LIVE FROM MWL UNWRAPPED: Telia’s chief external affairs, governance and trust officer argued the perceived increase in energy use resulting from 5G was being offset by the positive impact modern networks were having in transforming industries and ultimately helping to significantly reduce emissions across the board.
Rachel Samren (pictured) said in today’s keynote on sustainability that the negative effects of more energy use from 5G was the lesser element of Telia’s efforts in the area, pointing out it was actually reducing emissions as a whole by stripping-out its legacy networks.

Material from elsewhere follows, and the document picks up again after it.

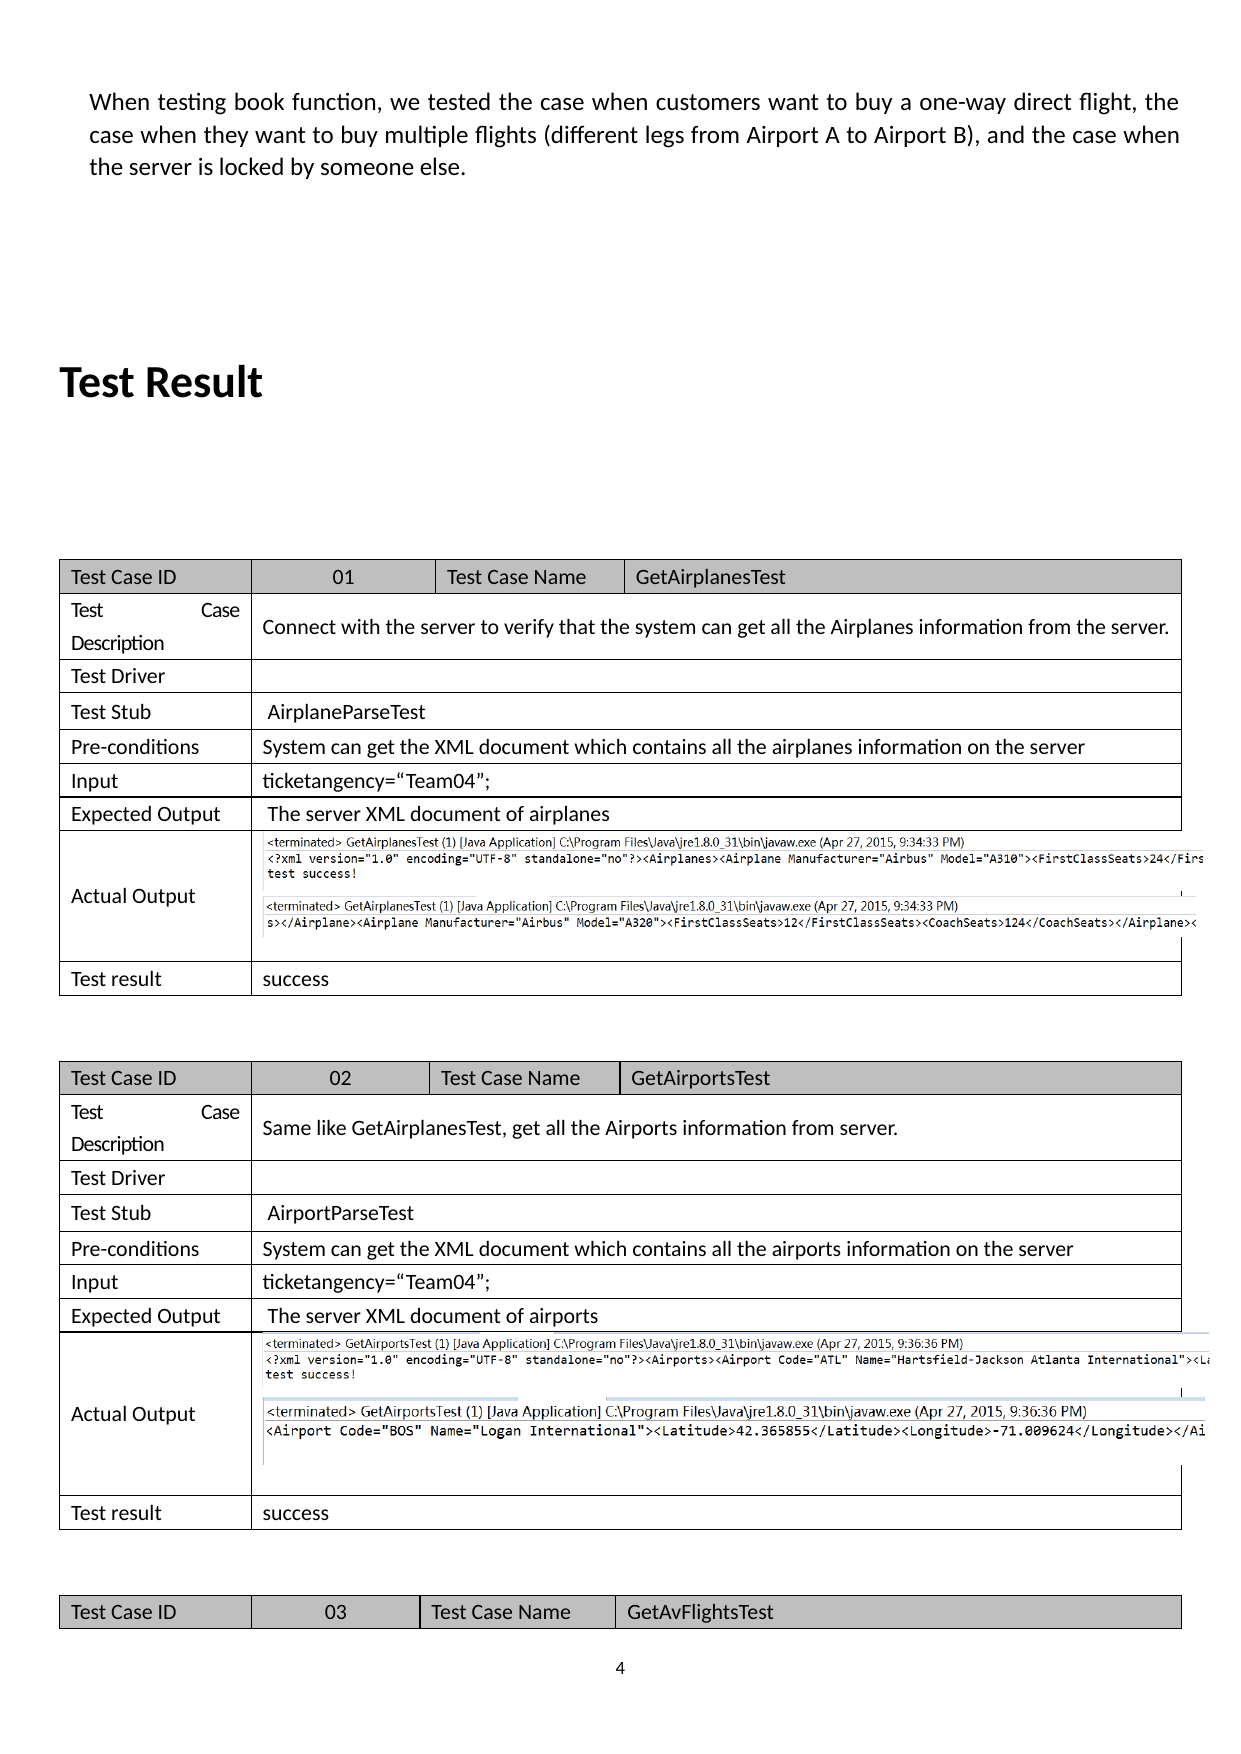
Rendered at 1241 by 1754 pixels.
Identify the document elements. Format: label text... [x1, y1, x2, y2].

table_cell The server XML document of airports [252, 1299, 1181, 1331]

Bigger than that, Samren said the future lay in how 5G could contribute to the “enablement factor”, bringing to the fore a number of solutions “that really help other industries significantly reduce their emissions and also, to some degree, become safer”.
She pointed to one particular example of the operator’s work with mining companies and how it was enabling heavy industry automation, which is having a major knock-on effect to the amount of energy used.
The Telia executive explained one mining company was able to automate a large part of its operations through 5G, meaning safety workers didn’t even need to physically be in the mines.
“It’s really the enablement effect where people don’t necessarily think of 5G,” she said.
To that point, Samren insisted operators also had a dual-role to play in sustainability efforts, meaning the industry not only took responsibility for its own footprint, but also helped other industries with their emissions reductions.
However, she added operators cannot tackle the problem alone: “I think the challenge we have as a sector is that we are of course tremendously dependent on supply chains, and what they do…we won’t get there on our own.”